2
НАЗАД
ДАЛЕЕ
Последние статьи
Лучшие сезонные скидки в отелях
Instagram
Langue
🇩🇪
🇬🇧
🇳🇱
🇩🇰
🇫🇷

---

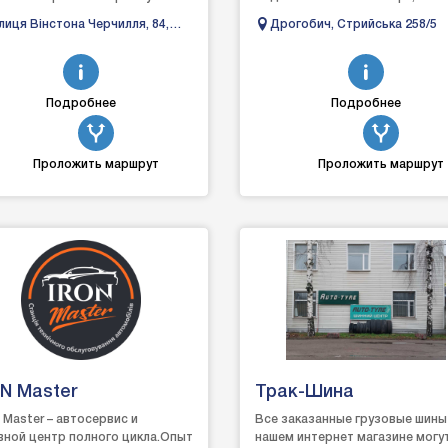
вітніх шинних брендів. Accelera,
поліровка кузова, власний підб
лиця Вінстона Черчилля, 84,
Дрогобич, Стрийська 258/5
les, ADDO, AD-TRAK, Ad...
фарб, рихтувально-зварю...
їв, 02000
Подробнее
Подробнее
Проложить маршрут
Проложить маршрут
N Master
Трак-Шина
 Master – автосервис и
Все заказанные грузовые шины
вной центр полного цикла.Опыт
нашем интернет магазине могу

* _BRIEF_
Render the lines of the material from the one containing "вітніх шинних брендів." through the one containing "нашем интернет магазине могу", inclusive, as a Markdown table with the columns No. and Line. Omit any blank lines.

* _TASK RESULT_
| No. | Line |
|---|---|
| 1 | вітніх шинних брендів. Accelera, |
| 2 | поліровка кузова, власний підб |
| 3 | лиця Вінстона Черчилля, 84, |
| 4 | Дрогобич, Стрийська 258/5 |
| 5 | les, ADDO, AD-TRAK, Ad... |
| 6 | фарб, рихтувально-зварю... |
| 7 | їв, 02000 |
| 8 | Подробнее |
| 9 | Подробнее |
| 10 | Проложить маршрут |
| 11 | Проложить маршрут |
| 12 | N Master |
| 13 | Трак-Шина |
| 14 |  Master – автосервис и |
| 15 | Все заказанные грузовые шины |
| 16 | вной центр полного цикла.Опыт |
| 17 | нашем интернет магазине могу |